Collected data:
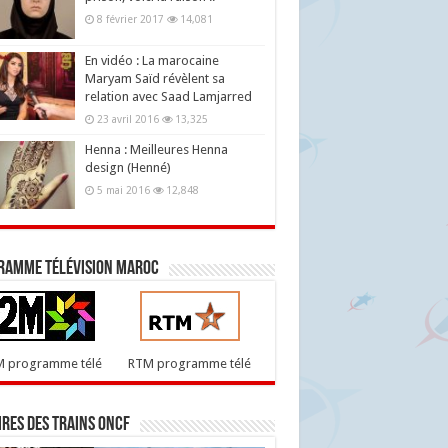
8 février 2017
14,081
En vidéo : La marocaine
Maryam Saïd révèlent sa
relation avec Saad Lamjarred
23 avril 2016
13,325
Henna : Meilleures Henna
design (Henné)
5 mai 2016
12,848
ramme télévision maroc
M programme télé
RTM programme télé
res des trains ONCF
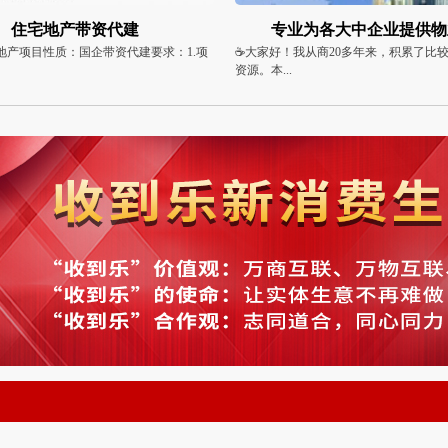
业为各大中企业提供物业管
京津冀医院资源合作共
我从商20多年来，积累了比较多的合作者
本公司已与京津冀多家医院合作15年，
多种医...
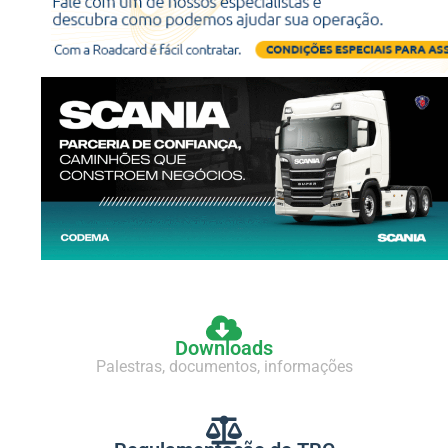
Downloads
Palestras, documentos, informações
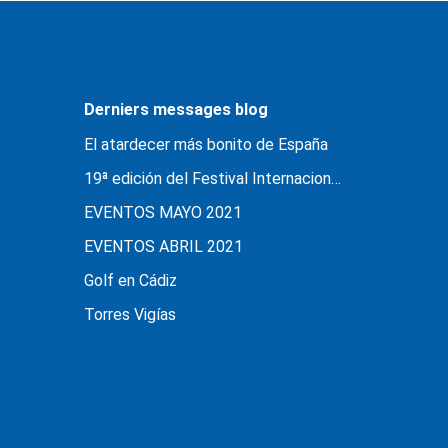
Derniers messages blog
El atardecer más bonito de España
19ª edición del Festival Internacional ‘Cádiz en Danza’
EVENTOS MAYO 2021
EVENTOS ABRIL 2021
Golf en Cádiz
Torres Vigías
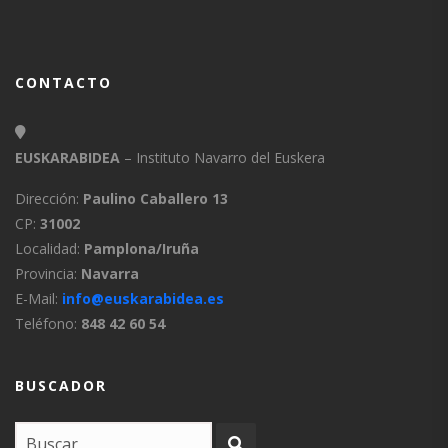
CONTACTO
EUSKARABIDEA
– Instituto Navarro del Euskera
Dirección:
Paulino Caballero 13
CP:
31002
Localidad:
Pamplona/Iruña
Provincia:
Navarra
E-Mail:
info@euskarabidea.es
Teléfono:
848 42 60 54
BUSCADOR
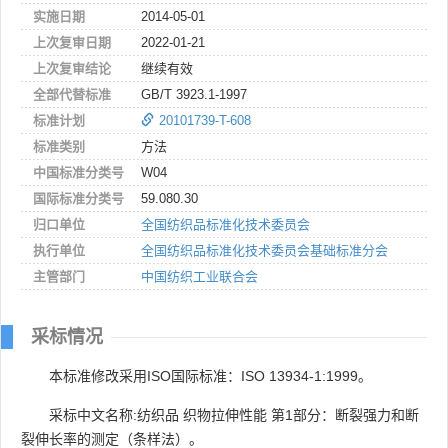
实施日期
2014-05-01
上次复审日期
2022-01-21
上次复审结论
继续有效
全部代替标准
GB/T 3923.1-1997
标准计划
20101739-T-608
标准类别
方法
中国标准分类号
W04
国际标准分类号
59.080.30
归口单位
全国纺织品标准化技术委员会
执行单位
全国纺织品标准化技术委员会基础标准分会
主管部门
中国纺织工业联合会
采标情况
本标准修改采用ISO国际标准：ISO 13934-1:1999。
采标中文名称:纺织品 织物拉伸性能 第1部分：断裂强力和断
裂伸长率的测定（条样法）。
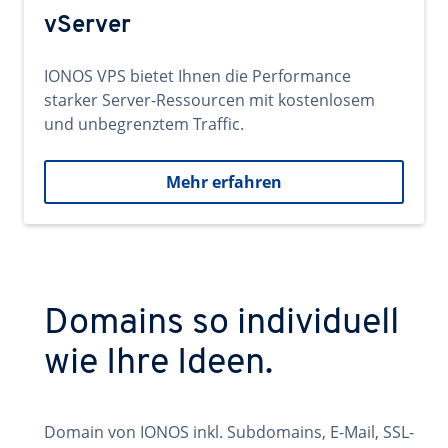
vServer
IONOS VPS bietet Ihnen die Performance
starker Server-Ressourcen mit kostenlosem
und unbegrenztem Traffic.
Mehr erfahren
Domains so individuell
wie Ihre Ideen.
Domain von IONOS inkl. Subdomains, E-Mail, SSL-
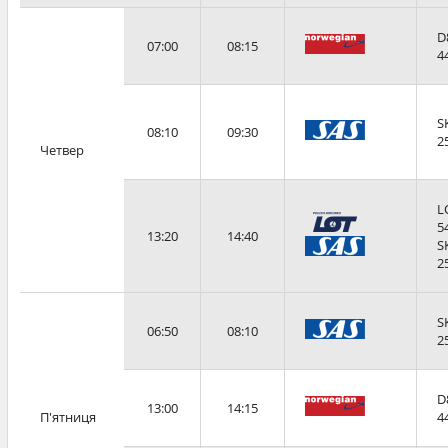
D
07:00
08:15
4
S
08:10
09:30
2
Четвер
L
5
13:20
14:40
S
2
S
06:50
08:10
2
D
13:00
14:15
П'ятниця
4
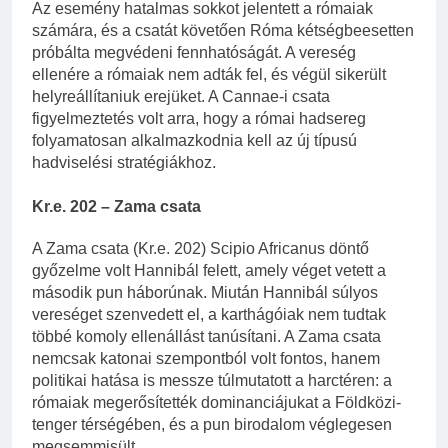
Az esemény hatalmas sokkot jelentett a rómaiak
számára, és a csatát követően Róma kétségbeesetten
próbálta megvédeni fennhatóságát. A vereség
ellenére a rómaiak nem adták fel, és végül sikerült
helyreállítaniuk erejüket. A Cannae-i csata
figyelmeztetés volt arra, hogy a római hadsereg
folyamatosan alkalmazkodnia kell az új típusú
hadviselési stratégiákhoz.
Kr.e. 202 – Zama csata
A Zama csata (Kr.e. 202) Scipio Africanus döntő
győzelme volt Hannibál felett, amely véget vetett a
második pun háborúnak. Miután Hannibál súlyos
vereséget szenvedett el, a karthágóiak nem tudtak
többé komoly ellenállást tanúsítani. A Zama csata
nemcsak katonai szempontból volt fontos, hanem
politikai hatása is messze túlmutatott a harctéren: a
rómaiak megerősítették dominanciájukat a Földközi-
tenger térségében, és a pun birodalom véglegesen
megsemmisült.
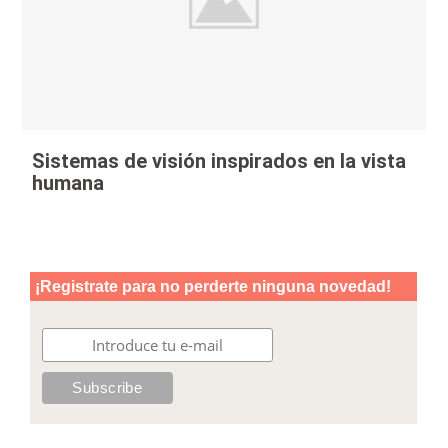
Sistemas de visión inspirados en la vista
humana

# Exercise objective:
Reproduce every line of the rows above word for word, leaving out the pictures.

# Solved problem:
8 février 2017
14,081
En vidéo : La marocaine
Maryam Saïd révèlent sa
relation avec Saad Lamjarred
23 avril 2016
13,325
Henna : Meilleures Henna
design (Henné)
5 mai 2016
12,848
ramme télévision maroc
M programme télé
RTM programme télé
res des trains ONCF
业为各大中企业提供物业管
京津冀医院资源合作共
我从商20多年来，积累了比较多的合作者
本公司已与京津冀多家医院合作15年，
多种医...
Downloads
Palestras, documentos, informações
Derniers messages blog
El atardecer más bonito de España
19ª edición del Festival Internacional ‘Cádiz en Danza’
EVENTOS MAYO 2021
EVENTOS ABRIL 2021
Golf en Cádiz
Torres Vigías
CONTACTO
EUSKARABIDEA
– Instituto Navarro del Euskera
Dirección:
Paulino Caballero 13
CP:
31002
Localidad:
Pamplona/Iruña
Provincia:
Navarra
E-Mail:
info@euskarabidea.es
Teléfono:
848 42 60 54
BUSCADOR
实施日期
2014-05-01
上次复审日期
2022-01-21
上次复审结论
继续有效
全部代替标准
GB/T 3923.1-1997
标准计划
20101739-T-608
标准类别
方法
中国标准分类号
W04
国际标准分类号
59.080.30
归口单位
全国纺织品标准化技术委员会
执行单位
全国纺织品标准化技术委员会基础标准分会
主管部门
中国纺织工业联合会
采标情况
本标准修改采用ISO国际标准：ISO 13934-1:1999。
采标中文名称:纺织品 织物拉伸性能 第1部分：断裂强力和断
裂伸长率的测定（条样法）。
vServer
IONOS VPS bietet Ihnen die Performance
starker Server-Ressourcen mit kostenlosem
und unbegrenztem Traffic.
Mehr erfahren
Domains so individuell
wie Ihre Ideen.
Domain von IONOS inkl. Subdomains, E-Mail, SSL-
D
07:00
08:15
4
S
08:10
09:30
2
Четвер
L
5
13:20
14:40
S
2
S
06:50
08:10
2
D
13:00
14:15
П'ятниця
4
Az esemény hatalmas sokkot jelentett a rómaiak
számára, és a csatát követően Róma kétségbeesetten
próbálta megvédeni fennhatóságát. A vereség
ellenére a rómaiak nem adták fel, és végül sikerült
helyreállítaniuk erejüket. A Cannae-i csata
figyelmeztetés volt arra, hogy a római hadsereg
folyamatosan alkalmazkodnia kell az új típusú
hadviselési stratégiákhoz.
Kr.e. 202 – Zama csata
A Zama csata (Kr.e. 202) Scipio Africanus döntő
győzelme volt Hannibál felett, amely véget vetett a
második pun háborúnak. Miután Hannibál súlyos
vereséget szenvedett el, a karthágóiak nem tudtak
többé komoly ellenállást tanúsítani. A Zama csata
nemcsak katonai szempontból volt fontos, hanem
politikai hatása is messze túlmutatott a harctéren: a
rómaiak megerősítették dominanciájukat a Földközi-
tenger térségében, és a pun birodalom véglegesen
megsemmisült.
Sistemas de visión inspirados en la vista
humana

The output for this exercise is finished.